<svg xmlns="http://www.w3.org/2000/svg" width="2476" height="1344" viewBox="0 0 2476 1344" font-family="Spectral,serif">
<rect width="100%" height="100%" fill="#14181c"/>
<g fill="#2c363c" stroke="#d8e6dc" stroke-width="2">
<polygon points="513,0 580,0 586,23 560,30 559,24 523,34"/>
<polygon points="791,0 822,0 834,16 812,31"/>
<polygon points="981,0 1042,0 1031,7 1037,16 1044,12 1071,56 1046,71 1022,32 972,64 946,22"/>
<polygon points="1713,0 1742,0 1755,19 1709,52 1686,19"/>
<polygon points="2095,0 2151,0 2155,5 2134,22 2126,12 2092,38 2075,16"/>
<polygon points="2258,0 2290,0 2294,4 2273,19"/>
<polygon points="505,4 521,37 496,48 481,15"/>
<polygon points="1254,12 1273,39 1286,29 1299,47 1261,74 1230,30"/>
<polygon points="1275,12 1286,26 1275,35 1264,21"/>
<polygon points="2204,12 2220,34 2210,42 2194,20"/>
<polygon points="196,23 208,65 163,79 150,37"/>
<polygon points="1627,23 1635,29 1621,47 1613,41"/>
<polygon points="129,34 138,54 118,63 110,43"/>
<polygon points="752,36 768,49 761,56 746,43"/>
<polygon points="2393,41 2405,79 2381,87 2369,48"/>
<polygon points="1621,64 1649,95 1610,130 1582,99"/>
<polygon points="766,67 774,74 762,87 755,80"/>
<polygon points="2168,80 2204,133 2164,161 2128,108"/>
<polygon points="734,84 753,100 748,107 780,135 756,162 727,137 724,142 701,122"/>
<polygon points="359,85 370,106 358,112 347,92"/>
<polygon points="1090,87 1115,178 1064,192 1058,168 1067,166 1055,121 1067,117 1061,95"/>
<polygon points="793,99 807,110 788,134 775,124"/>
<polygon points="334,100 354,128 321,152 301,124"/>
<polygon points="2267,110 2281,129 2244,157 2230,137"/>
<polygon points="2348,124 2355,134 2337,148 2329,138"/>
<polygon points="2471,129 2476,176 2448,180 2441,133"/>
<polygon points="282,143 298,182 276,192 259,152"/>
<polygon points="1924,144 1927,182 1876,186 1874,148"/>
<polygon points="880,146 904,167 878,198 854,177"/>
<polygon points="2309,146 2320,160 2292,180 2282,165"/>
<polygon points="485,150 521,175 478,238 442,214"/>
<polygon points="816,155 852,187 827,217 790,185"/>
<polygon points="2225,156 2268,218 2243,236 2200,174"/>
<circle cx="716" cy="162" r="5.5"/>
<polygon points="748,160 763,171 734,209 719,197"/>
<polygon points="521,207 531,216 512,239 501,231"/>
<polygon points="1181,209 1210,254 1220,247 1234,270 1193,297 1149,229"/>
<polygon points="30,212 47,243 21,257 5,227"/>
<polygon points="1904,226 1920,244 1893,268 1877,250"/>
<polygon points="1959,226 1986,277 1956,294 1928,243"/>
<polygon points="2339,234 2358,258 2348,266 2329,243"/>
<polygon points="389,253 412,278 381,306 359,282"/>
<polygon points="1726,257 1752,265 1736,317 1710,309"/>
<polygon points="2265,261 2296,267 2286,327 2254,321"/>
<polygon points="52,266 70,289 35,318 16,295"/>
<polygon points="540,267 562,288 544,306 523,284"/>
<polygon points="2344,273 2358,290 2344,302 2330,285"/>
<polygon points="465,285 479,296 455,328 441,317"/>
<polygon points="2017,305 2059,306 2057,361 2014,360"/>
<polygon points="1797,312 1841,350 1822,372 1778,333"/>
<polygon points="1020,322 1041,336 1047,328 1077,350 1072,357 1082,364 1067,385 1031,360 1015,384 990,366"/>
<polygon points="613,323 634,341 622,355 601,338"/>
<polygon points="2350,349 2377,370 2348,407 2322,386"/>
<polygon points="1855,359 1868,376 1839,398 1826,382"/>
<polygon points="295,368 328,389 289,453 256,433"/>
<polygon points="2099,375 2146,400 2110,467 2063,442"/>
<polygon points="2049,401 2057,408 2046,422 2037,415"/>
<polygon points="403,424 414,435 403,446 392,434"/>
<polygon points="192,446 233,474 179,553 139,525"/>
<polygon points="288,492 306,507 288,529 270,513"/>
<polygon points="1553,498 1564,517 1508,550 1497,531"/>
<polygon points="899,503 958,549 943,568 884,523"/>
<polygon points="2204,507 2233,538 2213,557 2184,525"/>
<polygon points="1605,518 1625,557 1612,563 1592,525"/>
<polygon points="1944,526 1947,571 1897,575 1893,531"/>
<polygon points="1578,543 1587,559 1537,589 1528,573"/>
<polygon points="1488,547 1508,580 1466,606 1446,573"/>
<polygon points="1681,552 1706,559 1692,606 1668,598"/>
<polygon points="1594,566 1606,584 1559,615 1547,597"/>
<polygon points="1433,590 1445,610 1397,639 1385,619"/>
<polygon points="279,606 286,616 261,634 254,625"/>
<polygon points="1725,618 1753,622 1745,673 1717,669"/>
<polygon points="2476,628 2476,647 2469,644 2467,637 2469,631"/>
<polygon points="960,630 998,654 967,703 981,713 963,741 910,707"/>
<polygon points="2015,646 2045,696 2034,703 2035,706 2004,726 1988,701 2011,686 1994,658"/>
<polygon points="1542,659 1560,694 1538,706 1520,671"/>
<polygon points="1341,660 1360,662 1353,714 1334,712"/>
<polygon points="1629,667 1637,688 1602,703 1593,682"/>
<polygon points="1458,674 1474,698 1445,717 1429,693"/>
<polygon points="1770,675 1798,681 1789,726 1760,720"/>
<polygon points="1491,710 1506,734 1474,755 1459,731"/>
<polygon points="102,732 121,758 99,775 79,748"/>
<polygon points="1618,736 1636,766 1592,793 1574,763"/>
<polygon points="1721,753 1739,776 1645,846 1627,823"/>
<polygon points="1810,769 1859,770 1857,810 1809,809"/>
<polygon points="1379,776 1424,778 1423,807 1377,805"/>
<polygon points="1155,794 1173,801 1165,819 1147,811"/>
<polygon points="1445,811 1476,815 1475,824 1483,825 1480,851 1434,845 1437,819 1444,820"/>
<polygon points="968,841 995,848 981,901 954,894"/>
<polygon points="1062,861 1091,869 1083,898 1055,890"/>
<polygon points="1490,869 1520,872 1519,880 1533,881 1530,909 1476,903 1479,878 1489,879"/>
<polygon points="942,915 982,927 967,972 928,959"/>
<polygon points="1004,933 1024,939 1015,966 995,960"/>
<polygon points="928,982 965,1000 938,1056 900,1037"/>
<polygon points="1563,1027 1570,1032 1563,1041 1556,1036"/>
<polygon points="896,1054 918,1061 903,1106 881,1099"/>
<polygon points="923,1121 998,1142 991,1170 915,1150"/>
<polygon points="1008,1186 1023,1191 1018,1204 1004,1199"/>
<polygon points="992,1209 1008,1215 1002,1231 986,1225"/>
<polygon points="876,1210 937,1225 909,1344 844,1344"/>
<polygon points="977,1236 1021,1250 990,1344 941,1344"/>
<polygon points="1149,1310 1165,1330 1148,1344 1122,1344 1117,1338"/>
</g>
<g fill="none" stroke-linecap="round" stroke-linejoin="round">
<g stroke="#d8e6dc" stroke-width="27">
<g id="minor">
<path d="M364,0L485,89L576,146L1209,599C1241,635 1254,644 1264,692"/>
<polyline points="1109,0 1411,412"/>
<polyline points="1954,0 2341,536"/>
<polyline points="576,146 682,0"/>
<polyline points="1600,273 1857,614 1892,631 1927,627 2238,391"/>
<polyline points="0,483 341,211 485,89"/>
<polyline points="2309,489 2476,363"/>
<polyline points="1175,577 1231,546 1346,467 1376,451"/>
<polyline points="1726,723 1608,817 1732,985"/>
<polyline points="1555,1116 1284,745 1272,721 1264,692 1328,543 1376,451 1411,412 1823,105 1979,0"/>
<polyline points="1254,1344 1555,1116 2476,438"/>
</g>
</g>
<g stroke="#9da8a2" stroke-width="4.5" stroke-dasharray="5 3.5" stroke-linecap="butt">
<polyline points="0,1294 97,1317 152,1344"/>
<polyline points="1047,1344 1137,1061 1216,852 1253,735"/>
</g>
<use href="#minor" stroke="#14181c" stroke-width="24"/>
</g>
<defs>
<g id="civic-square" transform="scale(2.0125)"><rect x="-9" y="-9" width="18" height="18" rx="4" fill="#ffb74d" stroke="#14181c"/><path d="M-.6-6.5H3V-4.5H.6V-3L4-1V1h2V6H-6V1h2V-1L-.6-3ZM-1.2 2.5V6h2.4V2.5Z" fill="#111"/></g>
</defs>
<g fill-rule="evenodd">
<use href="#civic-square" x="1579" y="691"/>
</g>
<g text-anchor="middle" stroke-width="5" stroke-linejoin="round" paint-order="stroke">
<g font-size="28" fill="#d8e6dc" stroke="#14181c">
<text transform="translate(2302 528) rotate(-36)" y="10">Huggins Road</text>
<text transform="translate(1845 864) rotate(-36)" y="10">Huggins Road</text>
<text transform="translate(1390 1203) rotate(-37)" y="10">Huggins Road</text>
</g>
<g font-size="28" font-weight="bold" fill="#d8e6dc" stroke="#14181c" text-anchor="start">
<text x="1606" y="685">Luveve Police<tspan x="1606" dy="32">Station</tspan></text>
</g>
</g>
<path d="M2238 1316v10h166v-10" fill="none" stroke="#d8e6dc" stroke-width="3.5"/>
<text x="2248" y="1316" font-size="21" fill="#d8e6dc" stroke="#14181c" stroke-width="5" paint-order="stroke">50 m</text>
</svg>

* _TASK REQUIREMENTS_
Report each line of the data that includes the string "round".

* _WRITTEN ANSWER_
<g fill="none" stroke-linecap="round" stroke-linejoin="round">
<g text-anchor="middle" stroke-width="5" stroke-linejoin="round" paint-order="stroke">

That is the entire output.